Use PAM to mount network share in Ubuntu 18.04

In this example a user mount script will be created which will mount a Windows network share.

At first make sure you have the cifs package installed on your system:

bash$ sudo apt-get install cifs-utils

Then it is necessary to change the following lines in the PAM configuration file (underlined parts were changed).

/etc/security/pam_mount.conf.xml:

<?xml version="1.0" encoding="utf-8" ?>
<!DOCTYPE pam_mount SYSTEM "pam_mount.conf.xml.dtd">
<!--
        See pam_mount.conf(5) for a description.
-->

<pam_mount>

                <!-- debug should come before everything else,
                since this file is still processed in a single pass
                from top-to-bottom -->

<debug enable="0" />

                <!-- Volume definitions -->


                <!-- pam_mount parameters: General tunables -->

<luserconf name=".pam_mount.conf.xml" />

<!-- Note that commenting out mntoptions will give you the defaults.
     You will need to explicitly initialize it with the empty string
     to reset the defaults to nothing. -->
<mntoptions allow="nosuid,nodev,loop,encryption,fsck,nonempty,allow_root,allow_other,credentials" />
<!--
<mntoptions deny="suid,dev" />
<mntoptions allow="*" />
<mntoptions deny="*" />
-->
<mntoptions require="nosuid,nodev" />

<!-- requires ofl from hxtools to be present -->
<logout wait="0" hup="no" term="no" kill="no" />


                <!-- pam_mount parameters: Volume-related -->

<mkmountpoint enable="1" remove="true" />


</pam_mount>

In luserconf the name of user PAM configuration file is specified. It is also necessary to add credentials as allowed mount option, so that it is possible to specify a file with user credentials.
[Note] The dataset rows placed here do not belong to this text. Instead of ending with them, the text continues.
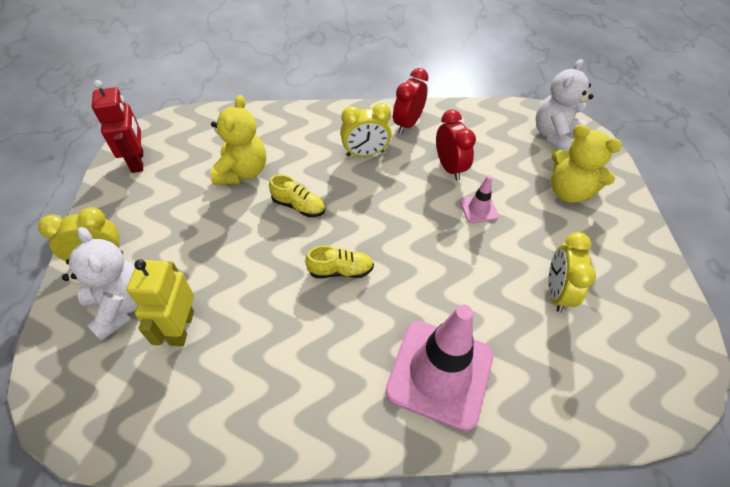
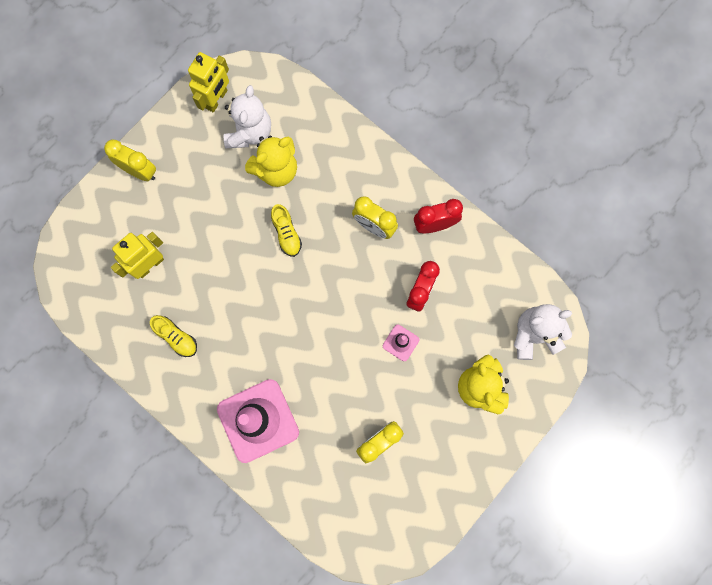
camera: 45 degrees right, 25 degrees up
(121, 306) = (128, 220): white teddy bear -> white teddy bear (249, 132)
(138, 161) = (216, 99): red robot -> yellow robot
(340, 270) = (267, 307): yellow shoe -> yellow shoe (176, 337)

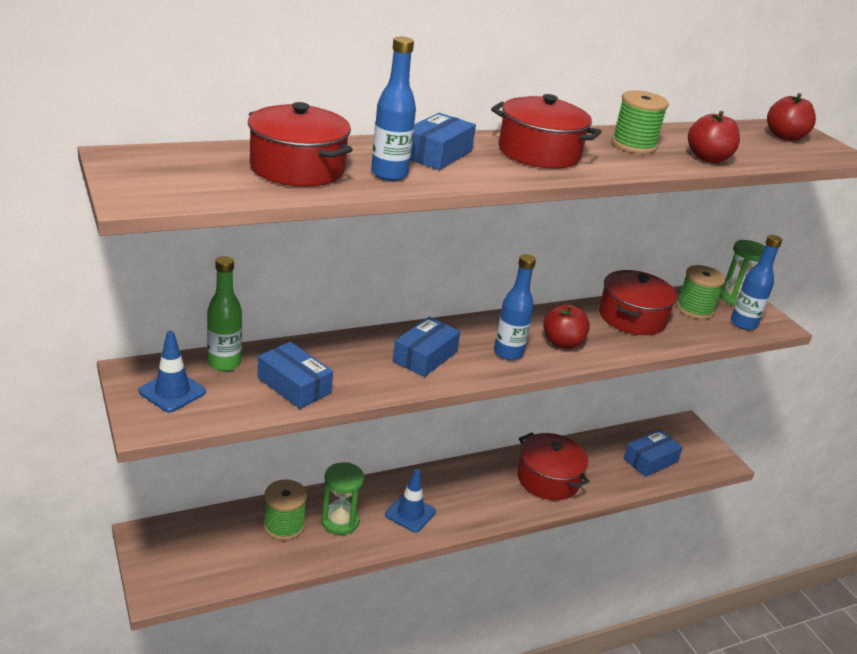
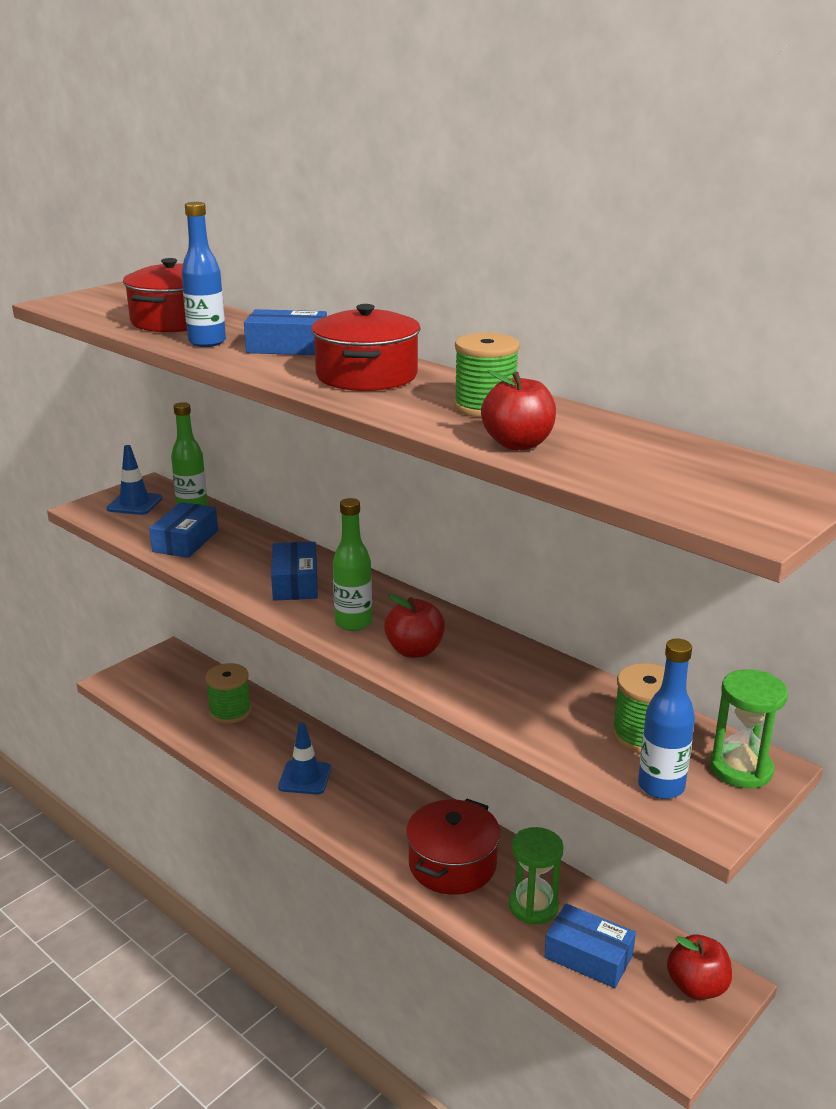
camera: 70 degrees right, 5 degrees down
(340, 521) = (259, 739): green hourglass -> green hourglass (533, 906)
(425, 356) = (295, 583): blue box -> blue box turned 75 degrees clockwise
(508, 353) = (353, 623): blue bottle -> green bottle
(632, 317) = (544, 687): red pot -> none
(784, 137) = (738, 482): red apple -> red apple (696, 987)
The file in the user directory looks like this:

~/.pam_mount.conf.xml:

<?xml version="1.0" encoding="utf-8" ?>
<!DOCTYPE pam_mount SYSTEM "pam_mount.conf.xml.dtd">

<pam_mount>
        <volume
        options="nodev,nosuid,credentials=/home/%(USER)/.smb.cred"
        user="*"
        mountpoint="<path to mount point>"
        path="<path to share>"
        server="<server name>"
        fstype="cifs" />
</pam_mount>

In the credentials file the user name, password and domain are set:

~/.smb.cred:

username=<username>
password=<password>
domain=<domain>

The obvious disadvantage of this method is, that the password will be stored in clear text on the system, unless the users home directory is encrypted. The password can be omitted though if it is the same for the user login and for mounting the network share. Probably this is also true for the user name.

The next step restricts the file access rights to a bare minimum, so that only the current user can read an write the files:

bash$ chmod 600 ~/.pam_mount.conf.xml ~/.smb.cred

If a problem occurs and the network share is not mounted debugging can be enabled in the PAM configuration file.

/etc/security/pam_mount.conf.xml:

<debug enable="1" />

The debug messages can then be found in /var/log/auth.log.